Airline pilot here …
In general in the airline industry there is NO premium pay for holidays, and only trivial premium pay, if any, for night/weekend/3rd shift work. At least that’s true for pilots & flight attendants. Unionized ground staff have a greater likelihood of some premium pay for some things.
Having major holidays off is, in general, very popular and you have to be fairly senior to get Christmas or Thanksgiving off. Groundhog Day or President’s Day less so.
The fallacy in the OP’s question is in the details of seniority. Speaking just to pilots:
A typical big airline flies 5 or more types of aircraft. Each aircraft has 2 crew positions. That means there are ten separate jobs at the airline, all of which are “pilot”. The distribution of jobs follows seniority, but people only change jobs every few years.
An individual pilot starts out as First Officer on the smallest, lowest paying airplane and (with luck) moves up in aircraft size & pay, then eventually over to the Captain’s position on the smallest, lowest paying airplane, then (with luck) moves up to the larger and larger aircraft until mandatory retirement cuts off his/her career. So in 30-ish years he/she may hold only 6 or 8 different jobs total.
Looking at a hypothetical airline … say you’ve got 50 very senior guys who fly, say, 777 Captain. Then you’ve got another 100 almost-as-senior guys who fly the 767 as Captain. Then 200 757 Captains, then 400 737 Captains, then you get to the First Officers (co-pilots). Again we have about the same numbers: 50 777 F/Os, 100 767 F/Os, 200 757 F/Os, and 400 737 F/Os.
That’s 1500 guys (and probably 25 gals), enough for a decent sized airline. There are a bunch of details I’m leaving out, but this is a pretty good sketch of how an airline is staffed.
Now it’s time to decide who works Christmas. About 1/2 the people are working any given day.
So the top 25 of the 50 777 captains take Xmas off, and the next 25 work. These guys are very, very senior in an absolute sense, but are junior amongst the 777 Captains. They fly the crappy trips on the crappy days.
Now we have to crew the 767 operation. Guess what, the top 50 take Xmas off, and the bottom 50 work. Those are still some damn senior guys, but they’re doing the transcon redeye (which torture ought to be against the Geneva Convention) every Saturday night / Sunday morning while the senior guys do the banker’s hours ORD-LAX & back day trip on Tue-Thu.
Even among carriers that only fly one aircraft type and therefore only have 2 jobs, not 10, you still have the effect that the juniormost Captain out there is roughly 1/2 way up the seniority list and has been doing the job for quite awhile. And even though the bottom-most, least experienced First Officer is working XMas, so is the F/O almost halfway up the F/O ladder, i.e. 1/4 way up the total career ladder.
So amongst pilots the idea that only the newbies are working XMas is definitely faulty.

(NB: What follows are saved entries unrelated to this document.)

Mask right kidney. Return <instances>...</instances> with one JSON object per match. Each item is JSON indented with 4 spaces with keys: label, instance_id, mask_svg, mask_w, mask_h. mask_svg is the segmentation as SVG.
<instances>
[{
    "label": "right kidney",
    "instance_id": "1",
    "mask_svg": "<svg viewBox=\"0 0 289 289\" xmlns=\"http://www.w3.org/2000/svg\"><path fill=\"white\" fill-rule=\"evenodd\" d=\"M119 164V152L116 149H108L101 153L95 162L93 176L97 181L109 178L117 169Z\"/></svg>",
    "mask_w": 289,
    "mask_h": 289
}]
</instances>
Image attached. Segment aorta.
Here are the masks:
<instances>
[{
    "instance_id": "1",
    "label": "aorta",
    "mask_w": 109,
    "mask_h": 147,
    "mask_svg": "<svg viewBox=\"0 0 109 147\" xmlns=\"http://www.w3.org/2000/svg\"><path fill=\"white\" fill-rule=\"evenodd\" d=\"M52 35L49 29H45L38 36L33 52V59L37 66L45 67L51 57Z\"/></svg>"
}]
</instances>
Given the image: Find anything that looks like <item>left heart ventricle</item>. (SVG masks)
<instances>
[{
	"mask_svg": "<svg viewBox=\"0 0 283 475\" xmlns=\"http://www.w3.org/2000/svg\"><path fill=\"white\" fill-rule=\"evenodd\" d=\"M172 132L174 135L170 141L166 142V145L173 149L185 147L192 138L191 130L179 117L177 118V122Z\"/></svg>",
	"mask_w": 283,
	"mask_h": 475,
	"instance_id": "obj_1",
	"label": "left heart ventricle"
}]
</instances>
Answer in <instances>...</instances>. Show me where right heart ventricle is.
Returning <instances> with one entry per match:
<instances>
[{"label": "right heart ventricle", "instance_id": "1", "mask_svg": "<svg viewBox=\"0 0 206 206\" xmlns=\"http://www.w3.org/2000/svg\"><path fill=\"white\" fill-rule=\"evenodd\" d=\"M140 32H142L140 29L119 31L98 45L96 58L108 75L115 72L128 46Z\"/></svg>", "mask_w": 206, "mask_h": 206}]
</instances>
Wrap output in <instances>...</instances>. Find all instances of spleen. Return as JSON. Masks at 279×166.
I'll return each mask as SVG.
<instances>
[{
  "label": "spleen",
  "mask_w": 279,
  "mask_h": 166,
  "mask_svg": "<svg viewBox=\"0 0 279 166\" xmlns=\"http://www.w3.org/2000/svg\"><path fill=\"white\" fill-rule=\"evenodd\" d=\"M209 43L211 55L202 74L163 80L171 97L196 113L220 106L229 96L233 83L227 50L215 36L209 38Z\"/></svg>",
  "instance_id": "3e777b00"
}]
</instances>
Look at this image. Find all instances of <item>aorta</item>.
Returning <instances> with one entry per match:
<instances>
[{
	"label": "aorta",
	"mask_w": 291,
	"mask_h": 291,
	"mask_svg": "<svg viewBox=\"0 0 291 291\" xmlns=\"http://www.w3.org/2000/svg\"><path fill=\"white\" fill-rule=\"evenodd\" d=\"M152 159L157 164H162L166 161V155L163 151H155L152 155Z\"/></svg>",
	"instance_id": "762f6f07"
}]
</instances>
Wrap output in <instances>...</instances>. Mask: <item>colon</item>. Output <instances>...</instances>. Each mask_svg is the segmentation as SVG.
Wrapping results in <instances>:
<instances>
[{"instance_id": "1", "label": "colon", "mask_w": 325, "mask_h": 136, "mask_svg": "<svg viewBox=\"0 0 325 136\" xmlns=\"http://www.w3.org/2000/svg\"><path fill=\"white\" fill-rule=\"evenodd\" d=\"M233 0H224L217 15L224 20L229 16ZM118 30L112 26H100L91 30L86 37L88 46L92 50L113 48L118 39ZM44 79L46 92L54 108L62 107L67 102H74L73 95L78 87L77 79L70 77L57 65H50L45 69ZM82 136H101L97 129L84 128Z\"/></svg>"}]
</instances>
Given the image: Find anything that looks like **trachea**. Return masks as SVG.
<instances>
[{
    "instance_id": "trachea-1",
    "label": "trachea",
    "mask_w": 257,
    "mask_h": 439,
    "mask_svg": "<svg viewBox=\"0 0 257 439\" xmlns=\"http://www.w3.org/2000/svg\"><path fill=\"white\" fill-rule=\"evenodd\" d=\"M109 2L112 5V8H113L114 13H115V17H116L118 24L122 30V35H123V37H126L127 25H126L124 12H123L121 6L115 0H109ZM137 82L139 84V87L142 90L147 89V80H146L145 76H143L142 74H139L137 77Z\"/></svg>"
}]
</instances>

Conversely, most carriers do not segregate their flight attendants by aircraft type. They may segregate between international and domestic, but that’s about it. So on Xmas you’ll definitely see fewer dinosaurs and more young’uns. Although now that the carriers are hiring a lot of mid/late-40s ex-wives as F/As, age is no longer the reliable proxy for seniority it once was. Back in the 60s it was common for F/A hiring standards to be between age 20 and 22 only.
Finally, as to accident rate … the US airline industry only wrecks a handful of airplanes a year; how would you expect to see a difference in accident rate between, say, the 5 major holidays and the rest of the year when it’d take a couple hundred years to get a decent sample size?
So, no, in my humble (but professional) opinion, there is not a difference in safety between holiday and non-holiday air travel.
If the statistics somehow proved me wrong, I’d expect the majority of the difference to be attributable to worse weather agross the Big 3 holidays, T-Day, XMas, and NY, and/or additional psychological / emotional distraction leading to reduced crew / controller performance, rather than to seniority/juniority. There are provably more divorces, deaths, and suicides during the heavy Holiday season. Crewmembers are’t immune to the same emotional pressures.